How, then, does the future affect our present? Here are some of the ways:
  • Our future is likely to be one of limitations. In a society built on abundance, as is the United States, this is hard to envision. But in fact it is simple common sense. The planet is finite. Supplies of resources are finite. Our population and the demands it makes on resources cannot grow indefinitely. Our response to limitations—which we are already beginning to see in the case of water, and will soon see in the case of oil—will be one factor that determines whether, and how, we will survive.

  • Our destruction of the environment will begin to bite back. Most obviously, we will find our lives changed, and in peril, because of global warming unless we redesign our way of life to mitigate it and prevent it insofar as we can.

  • Our religious, ethical, and ideological systems will come more and more into question. The growing popularity of fundamentalist religion has so far masked the central problem of religion and philosophy: the shaking of their foundations by changes in the world and in our understanding of it. Yet each of us needs a moral and spiritual base. We cannot, and should not, abandon our search for it; but we must make that search in a different world from the one we have known.

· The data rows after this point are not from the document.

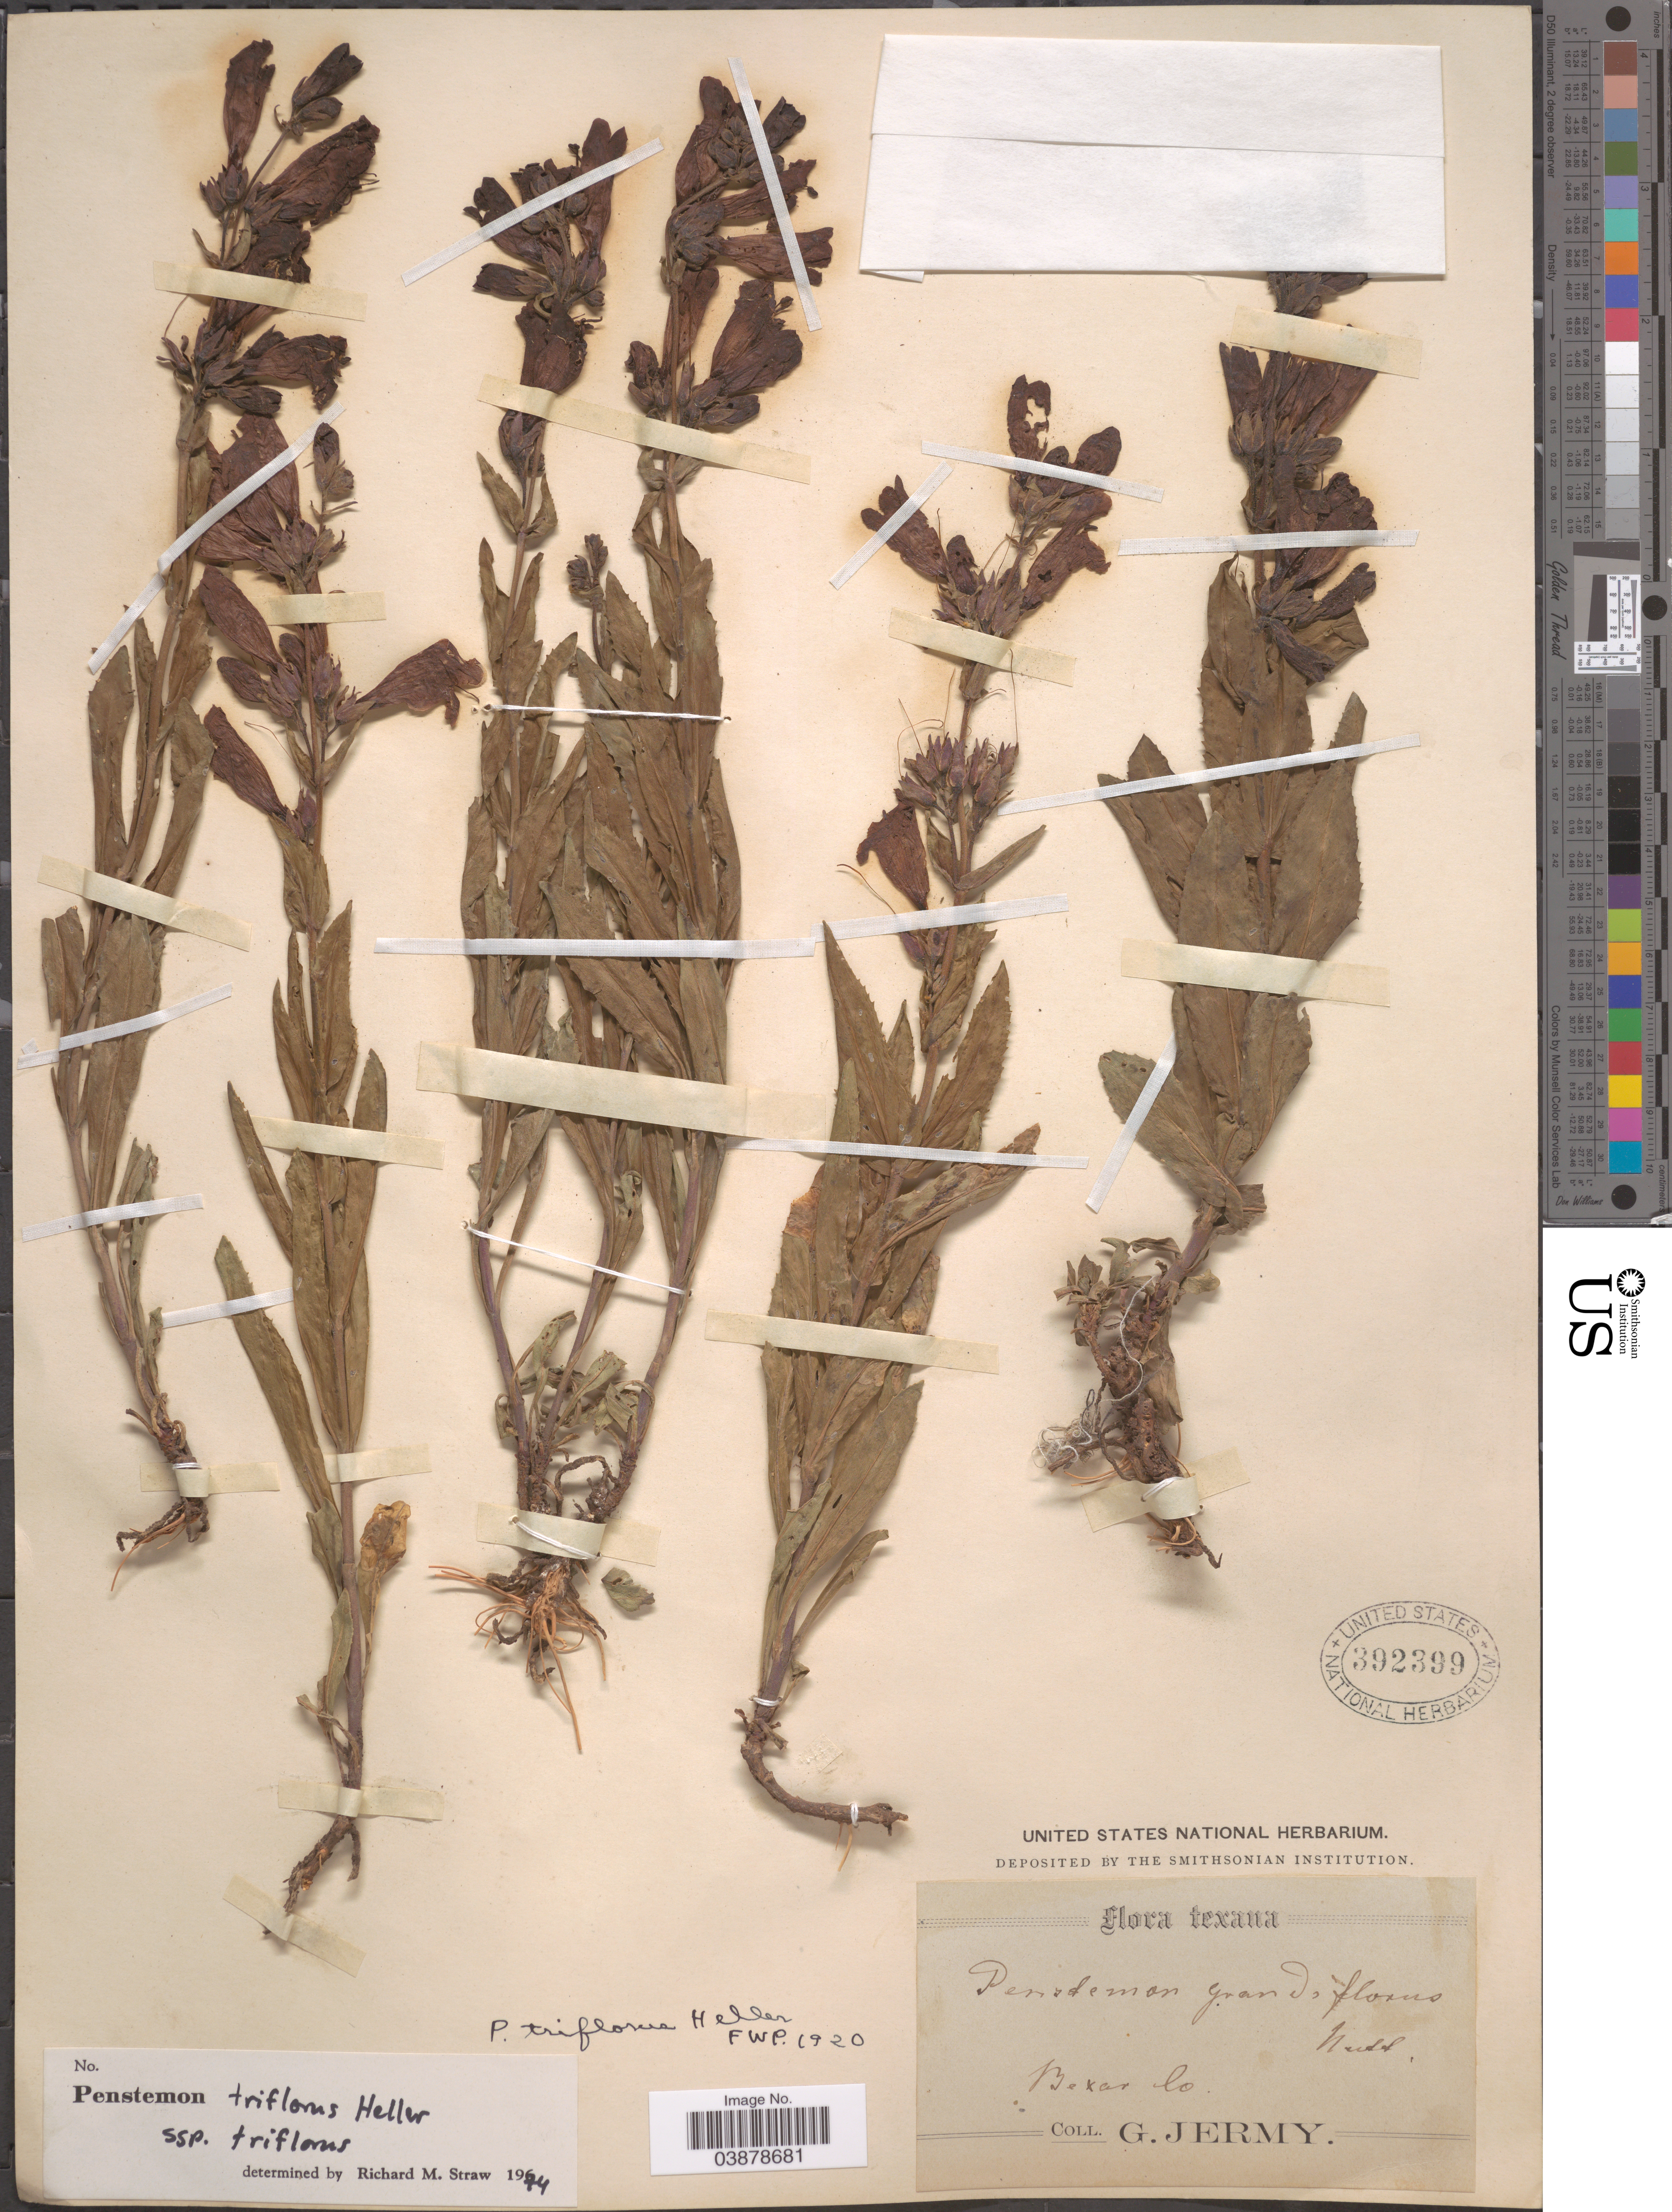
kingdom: Plantae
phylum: Tracheophyta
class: Magnoliopsida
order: Lamiales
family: Plantaginaceae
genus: Penstemon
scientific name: Penstemon triflorus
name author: A. Heller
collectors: G. Jermy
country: United States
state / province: Texas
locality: Bexar Co.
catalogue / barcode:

We can respond to a perilous future in at least two ways:

  • By protecting ourselves and our families: Even as we look for ways that humanity can survive the future, we have a responsibility to do this. In its extreme form, however, it becomes self-centered and potentially dangerous. At the outer reaches of individual and family survival lies the survivalist mode: shotguns, cellars full of provisions, and paranoia. These reflections reject the survivalist approach.

  • By making changes that will make the future less dangerous for ourselves and for humanity. This is what I call the social design approach, for want of a better term. Social design happens whether we do it consciously or not. For example, the mass migration to the automobile-dependent suburbs in the 1950s and 1960s, though not planned, was a design decision by default. One of my goals in these reflections is to look at how our design—whether conscious or unconscious—molds the future even as our prediction of that future molds our design decisions.

Not all of these reflections will deal directly with these issues. But in the end, they will be about a future that is likely to be more challenging than any we have known—one in which past approaches will not work without rethinking.

Monday, April 17, 2006

Meditation on Hope

I begin this series of reflections with a Christmas letter from 2004.

These are dark days. As the Winter Solstice approaches, the sun appears later and disappears earlier. The news is full of wars, genocide, conflict, and environmental ruin. Things fall apart, as William Butler Yeats put it—and it is hard now to believe he was wrong.

Yet December, the darkest time of the year, is when many of us celebrate light and hope. Christians remember the birth of Jesus and the hope of peace and redemption. Jews celebrate the persistence of light against all odds. And there are traditions, going back beyond memory, that celebrate the Solstice itself, the end of growing darkness and the return, however slowly, of the light.

What these traditions have in common is hope. Not certainty, for hope is not about an assured future. Not optimism, for hope is not about cheerfulness or self-assurance. It is the condition that makes the future possible and undergirds authentic confidence. If we lose hope, we lose all. If we keep it, we can create the future, even without guarantees.

So it is well that we celebrate hope, even in dark times like these. At the Solstice, the sun will rise late and set early. The next day will be longer, even if only by a minute; and the day after that longer still. Greater light will come. And hope, wherever we find it, will still be with us.